> [Task]:
Look below for the line that has "ring dip: (1163, 781)". Set down the lines from there through the line that has "pinky tip: (1163, 845)", exactly as written.

> [Records for the exercise]:
● ● ● ●
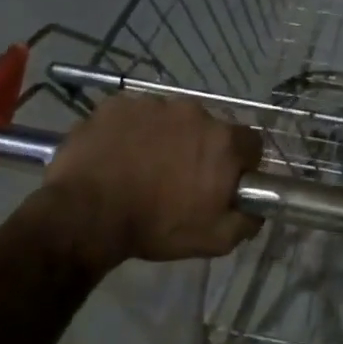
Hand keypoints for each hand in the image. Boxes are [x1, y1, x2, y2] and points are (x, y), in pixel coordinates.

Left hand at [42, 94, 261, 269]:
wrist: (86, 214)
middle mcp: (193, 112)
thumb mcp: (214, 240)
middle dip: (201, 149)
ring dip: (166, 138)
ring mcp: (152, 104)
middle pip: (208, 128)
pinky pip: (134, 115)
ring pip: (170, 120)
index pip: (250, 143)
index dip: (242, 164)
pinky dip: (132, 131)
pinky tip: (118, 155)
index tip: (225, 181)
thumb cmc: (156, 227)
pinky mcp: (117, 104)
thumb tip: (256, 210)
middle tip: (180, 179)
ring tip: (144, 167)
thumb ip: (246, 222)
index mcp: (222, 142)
● ● ● ●
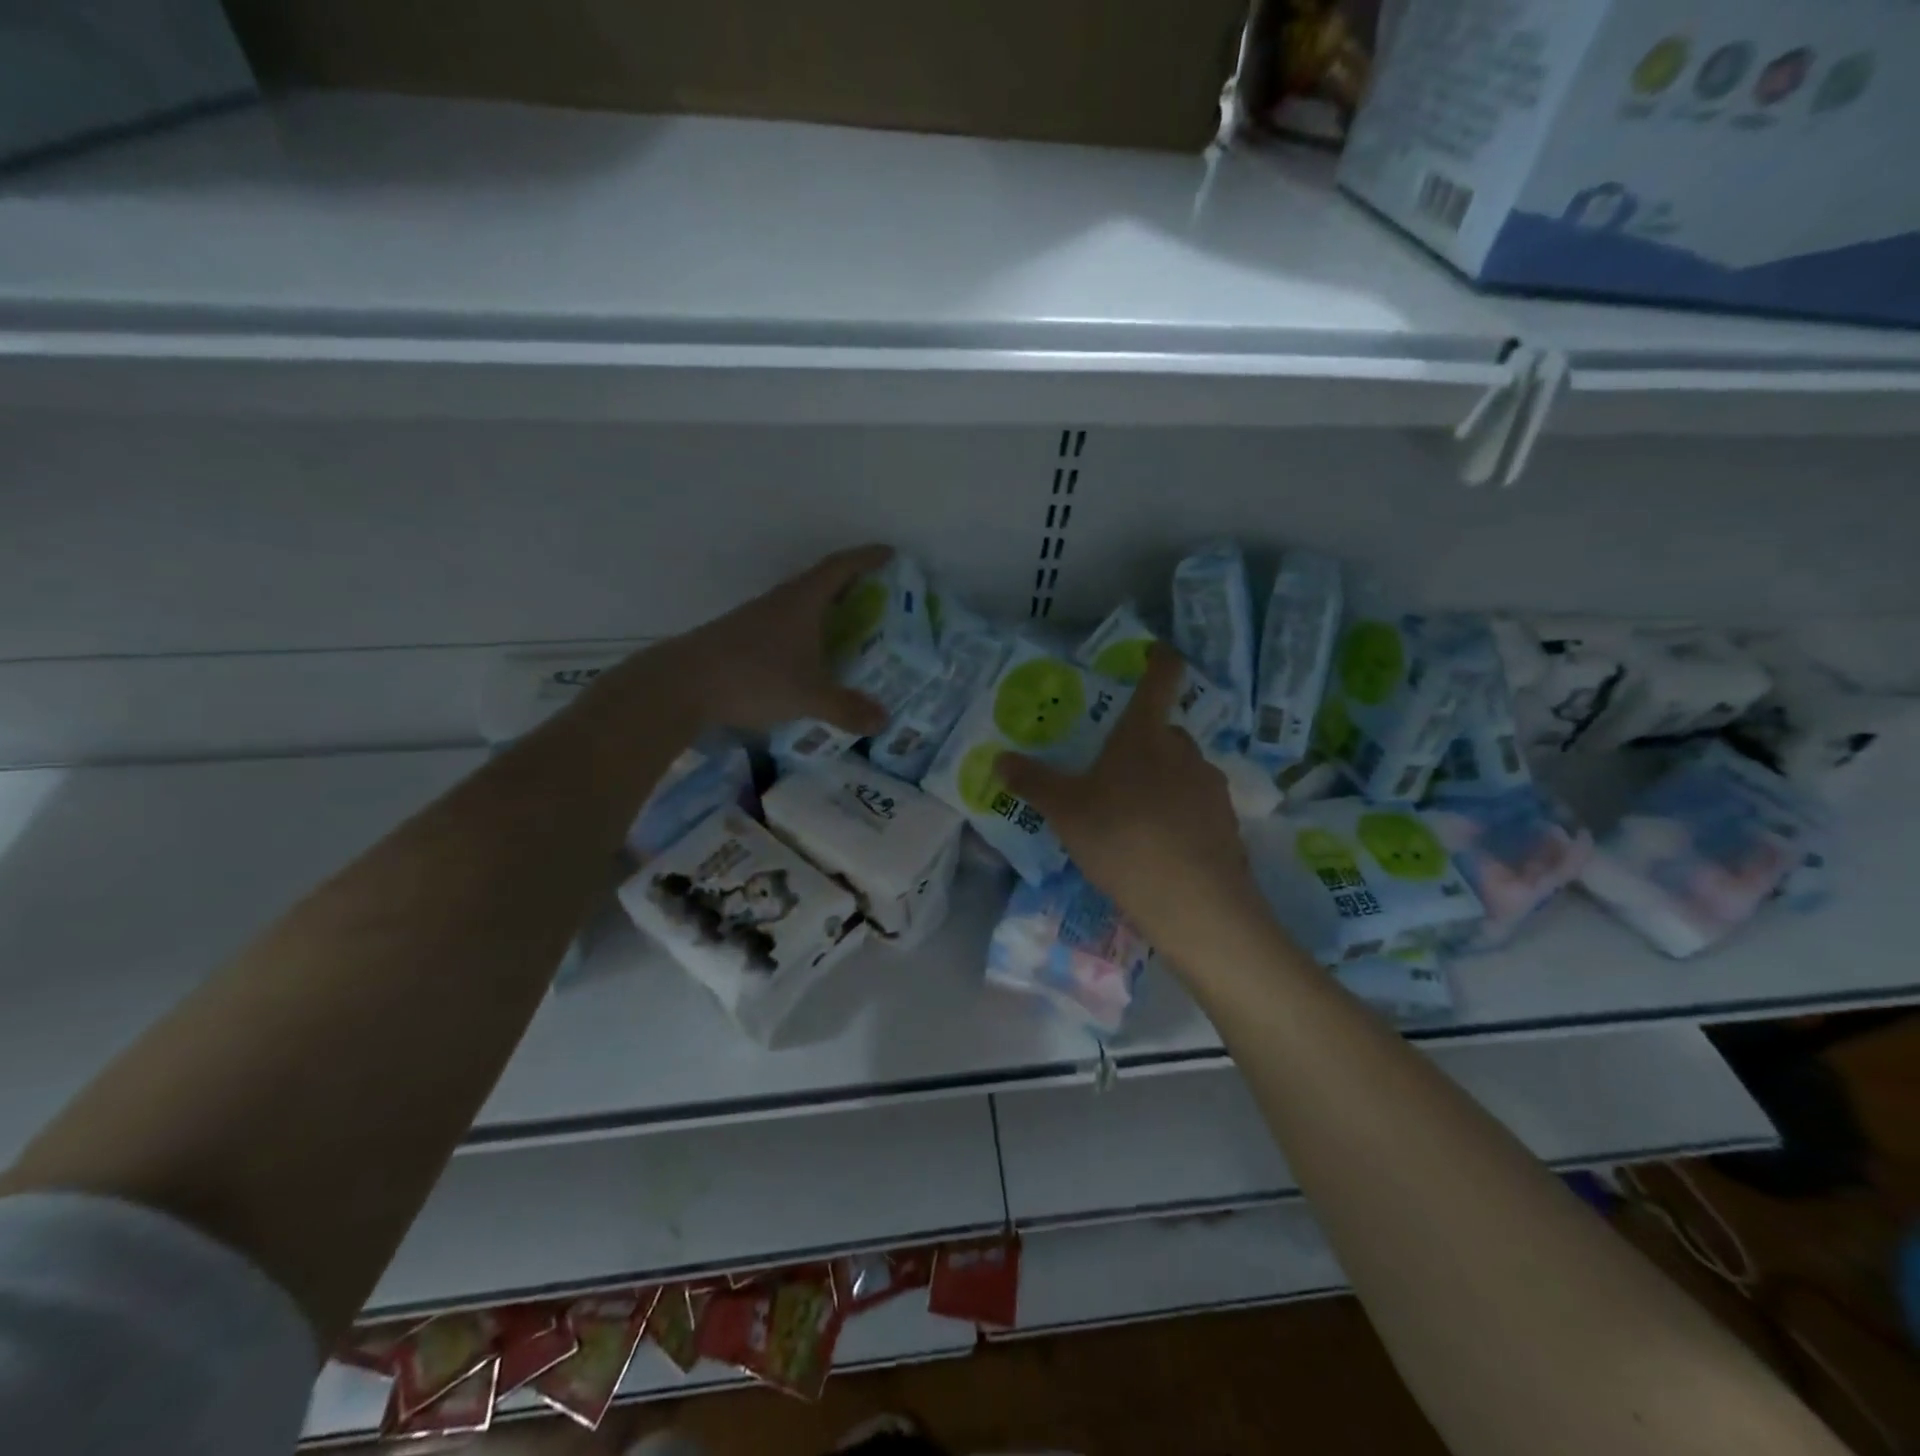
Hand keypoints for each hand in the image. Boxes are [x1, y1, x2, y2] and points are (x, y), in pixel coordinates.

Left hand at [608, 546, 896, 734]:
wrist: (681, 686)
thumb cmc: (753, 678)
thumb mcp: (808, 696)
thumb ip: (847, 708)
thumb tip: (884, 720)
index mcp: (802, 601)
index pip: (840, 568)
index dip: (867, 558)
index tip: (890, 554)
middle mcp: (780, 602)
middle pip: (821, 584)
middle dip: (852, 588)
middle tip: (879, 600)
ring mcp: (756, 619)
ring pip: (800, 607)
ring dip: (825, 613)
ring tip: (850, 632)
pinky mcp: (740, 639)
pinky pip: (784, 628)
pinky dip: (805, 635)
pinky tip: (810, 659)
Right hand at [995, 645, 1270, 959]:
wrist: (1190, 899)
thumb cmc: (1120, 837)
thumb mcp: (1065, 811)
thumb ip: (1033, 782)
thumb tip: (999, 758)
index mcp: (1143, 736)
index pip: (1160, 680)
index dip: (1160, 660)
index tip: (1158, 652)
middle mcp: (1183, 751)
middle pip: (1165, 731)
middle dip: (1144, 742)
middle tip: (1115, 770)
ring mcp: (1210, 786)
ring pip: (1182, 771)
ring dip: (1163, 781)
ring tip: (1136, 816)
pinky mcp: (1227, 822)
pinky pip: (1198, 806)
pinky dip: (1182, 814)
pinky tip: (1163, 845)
● ● ● ●
> [Written solution]:
ring dip: (1163, 781)
ring tip: (1136, 816)
pinky mcp: (1227, 822)
pinky pip: (1198, 806)
pinky dip: (1182, 814)
pinky tip: (1163, 845)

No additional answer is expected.